#### MATERIAL PROVIDED ####

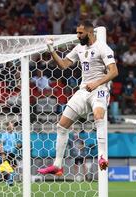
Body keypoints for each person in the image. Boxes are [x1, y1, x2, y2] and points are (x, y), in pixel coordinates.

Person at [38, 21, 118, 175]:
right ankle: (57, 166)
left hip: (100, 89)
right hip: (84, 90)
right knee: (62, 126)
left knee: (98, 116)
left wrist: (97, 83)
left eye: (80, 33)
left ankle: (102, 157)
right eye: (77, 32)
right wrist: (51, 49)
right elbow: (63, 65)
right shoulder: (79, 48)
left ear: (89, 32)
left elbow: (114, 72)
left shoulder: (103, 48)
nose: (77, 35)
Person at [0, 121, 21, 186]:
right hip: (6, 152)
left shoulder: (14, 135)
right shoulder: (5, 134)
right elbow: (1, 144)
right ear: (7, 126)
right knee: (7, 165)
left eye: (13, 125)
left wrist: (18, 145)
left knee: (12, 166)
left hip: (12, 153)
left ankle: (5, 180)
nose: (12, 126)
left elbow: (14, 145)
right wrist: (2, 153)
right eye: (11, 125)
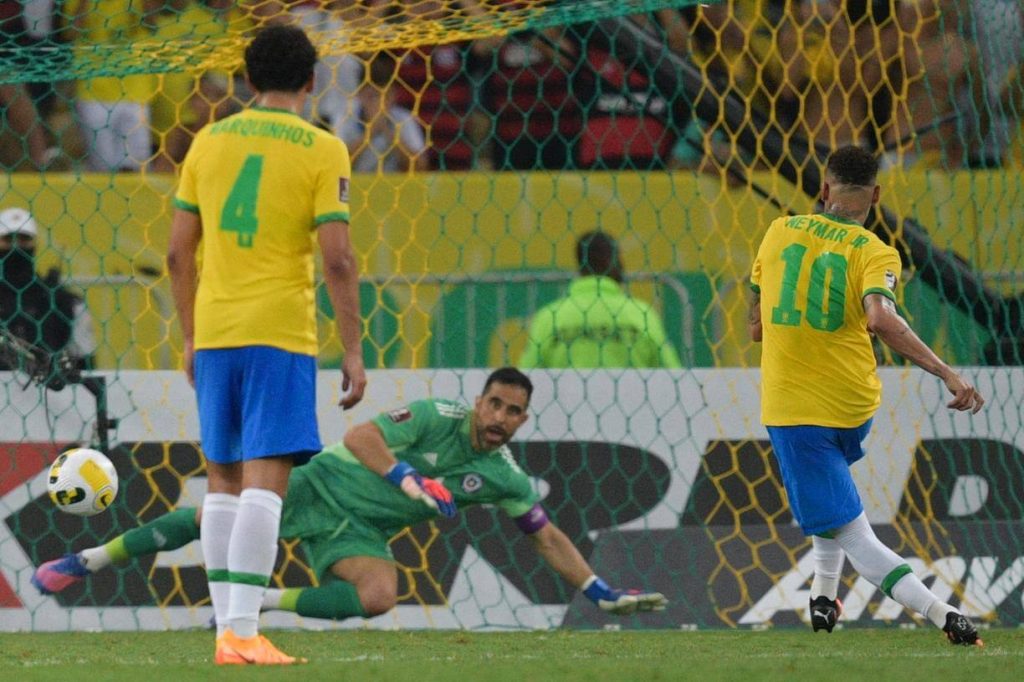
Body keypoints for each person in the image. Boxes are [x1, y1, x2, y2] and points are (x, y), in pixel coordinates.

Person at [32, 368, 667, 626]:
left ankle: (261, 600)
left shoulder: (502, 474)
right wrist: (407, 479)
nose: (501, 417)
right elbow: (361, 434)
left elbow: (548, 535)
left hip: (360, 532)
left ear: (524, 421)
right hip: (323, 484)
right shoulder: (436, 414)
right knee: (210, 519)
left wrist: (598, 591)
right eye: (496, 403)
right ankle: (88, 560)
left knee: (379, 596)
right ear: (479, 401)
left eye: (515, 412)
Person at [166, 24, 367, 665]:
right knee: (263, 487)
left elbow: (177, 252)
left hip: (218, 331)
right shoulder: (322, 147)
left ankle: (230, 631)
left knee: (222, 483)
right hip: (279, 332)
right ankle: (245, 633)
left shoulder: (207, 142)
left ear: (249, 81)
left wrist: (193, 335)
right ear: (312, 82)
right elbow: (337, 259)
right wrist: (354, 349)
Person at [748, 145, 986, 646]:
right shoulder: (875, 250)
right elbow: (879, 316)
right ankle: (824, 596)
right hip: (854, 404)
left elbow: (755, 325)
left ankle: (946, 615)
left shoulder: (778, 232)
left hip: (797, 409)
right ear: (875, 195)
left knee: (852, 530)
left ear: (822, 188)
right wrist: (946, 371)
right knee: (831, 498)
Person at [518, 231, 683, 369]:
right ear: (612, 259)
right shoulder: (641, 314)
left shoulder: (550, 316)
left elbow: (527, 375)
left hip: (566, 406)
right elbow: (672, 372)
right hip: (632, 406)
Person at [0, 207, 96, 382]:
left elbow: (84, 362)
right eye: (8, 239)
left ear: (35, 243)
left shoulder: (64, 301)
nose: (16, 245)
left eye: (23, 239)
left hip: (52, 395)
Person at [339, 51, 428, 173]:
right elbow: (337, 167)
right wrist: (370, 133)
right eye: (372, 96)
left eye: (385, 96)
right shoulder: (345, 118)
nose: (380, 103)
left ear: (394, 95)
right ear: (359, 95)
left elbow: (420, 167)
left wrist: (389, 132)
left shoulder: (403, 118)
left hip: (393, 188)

####

TASK:
State how many lines in the entries above include the word "knee"; reply with the number alone.

EXERCISE RESULT:
10